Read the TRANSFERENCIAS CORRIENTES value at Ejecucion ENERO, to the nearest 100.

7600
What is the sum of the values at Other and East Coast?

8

---

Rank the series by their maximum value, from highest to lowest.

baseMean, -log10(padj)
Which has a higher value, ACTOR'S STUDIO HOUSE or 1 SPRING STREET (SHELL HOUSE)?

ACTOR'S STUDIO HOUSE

• TASK REQUIREMENTS:
Show each line of the data above that contains the string "STUDIO". Case counts.

• EXERCISE RESULT:
Which has a higher value, ACTOR'S STUDIO HOUSE or 1 SPRING STREET (SHELL HOUSE)?
ACTOR'S STUDIO HOUSE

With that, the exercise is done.